Schoongewaaid

29 augustus 2011

 “Genezing is nodig in de tijd, want waar smart woont kan vreugde haar eeuwige rijk niet vestigen. Jij woont hier niet, maar in de eeuwigheid. Je reist slechts in dromen, terwijl jij veilig thuis bent” (T13.VII.17:5-7).

Ineens was er een kort mailtje van mijn zoon Martijn. Sinds ik hem in maart gezien had en verteld over mijn ziekte, had ik niets van hem gehoord, behalve een kaart dat hij geen verder contact wilde (zie notitie 17 maart). Maar met zijn vader had ik wel nog gesproken, om toch te blijven proberen elkaar te zien.

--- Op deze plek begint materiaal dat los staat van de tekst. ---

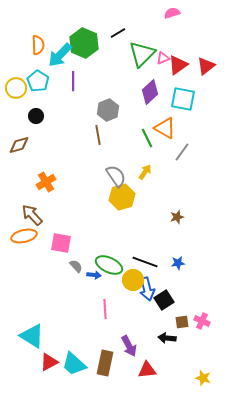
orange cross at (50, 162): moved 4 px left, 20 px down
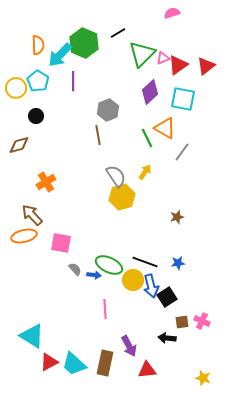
gray semicircle at (76, 266): moved 1 px left, 3 px down
blue arrow at (147, 289): moved 4 px right, 3 px up
black square at (164, 300): moved 3 px right, 3 px up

En nu was er ineens een bericht van hemzelf, dat hij het ‘goed vond’ als ik kwam theedrinken.
En zo ging ik vrijdag naar het huis waar hij woont met zijn vader, en zijn halfbroertje die er de helft van de week is – hetzelfde huis waar ik gewoond heb, ooit. Het regende, ik nam de stadbus. Wat kon ik verwachten? Zou dit het begin kunnen zijn van hernieuwd contact, in welke vorm ook? Maar ik besefte dat het net zo goed iets eenmaligs zou kunnen zijn.

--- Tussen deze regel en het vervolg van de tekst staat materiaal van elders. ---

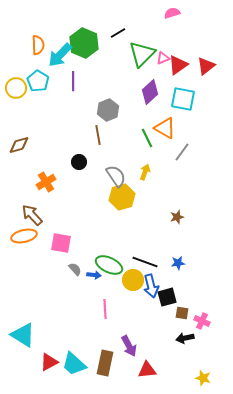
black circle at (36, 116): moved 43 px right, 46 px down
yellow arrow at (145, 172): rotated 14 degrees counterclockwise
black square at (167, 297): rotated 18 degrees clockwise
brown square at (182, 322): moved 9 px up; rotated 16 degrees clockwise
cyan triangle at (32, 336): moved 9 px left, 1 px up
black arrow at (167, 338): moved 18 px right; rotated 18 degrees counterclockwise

In de vijf kwartier dat het bezoek duurde, hebben we voor het eerst langer met elkaar kunnen praten – Martijn, zijn vader en ik. En heb ik Martijn kunnen zien, opnemen, voelen. Toch heb ik regelmatig op denkgeestniveau met hem contact gevoeld, voor mijzelf bewust, voor hem zeer waarschijnlijk onbewust of zich weerspiegelend in nachtelijke dromen. Maar nu kon ik hem ook zien in zijn uiterlijke verschijning, als de 14-jarige jongen die hij is. Meteen al zei Martijn dat het een afscheidsbezoek was, min of meer op aandringen van zijn vader en ‘voor mij’, zodat ik hem nog een keer kon zien. We hebben de tijd gebruikt om een aantal dingen voor het eerst naar elkaar toe uit te spreken, over vroeger, hoe het gegaan was toen hij niet meer bij me wilde komen, hoe hij dat ervaren had en hoe het voor mij was geweest. Gevraagd naar het ‘waarom’ kon hij nog altijd niet méér zeggen dan dat hij zich niet goed voelde bij mij. Toen ik wat vertelde over mijn leven, ziekte en behandeling, zei zijn vader: “Je moet je wel realiseren dat dit voor Martijn allemaal nogal een ver-van-zijn-bed-show is.” En dat beaamde hij.
Wat me het meest is bijgebleven van het hele bezoek, zijn z’n grote, groenbruine ogen. Die grote ogen in dat magere puberlijf keken naar me alsof ik een vreemde was die hij helemaal niet kende. En hoe schijnbaar ‘open’ ook, die ogen waren gesloten.
Ergens in het gesprek viel de kernzin: “Hij heeft zich nooit voor jou kunnen openen.” En dat is waar. En ik heb me altijd geopend voor hem, vanaf het moment dat hij in mijn buik zat. Maar omdat hij zich niet opende voor mij, is de relatie tussen ons als moeder en kind nooit echt ‘op aarde’ gekomen, is deze altijd in zekere zin in de geest gebleven, diffuus en abstract. Ik heb Martijn gezegd dat ik altijd van hem heb gehouden, en nog steeds, en dat dat niet veranderd is toen hij me niet meer wilde zien. Toen ik wegging wist ik dat het hoogstwaarschijnlijk de laatste keer was. Hij is tevreden met zijn huidige leventje, samen met zijn vader. Hij wil met rust gelaten worden.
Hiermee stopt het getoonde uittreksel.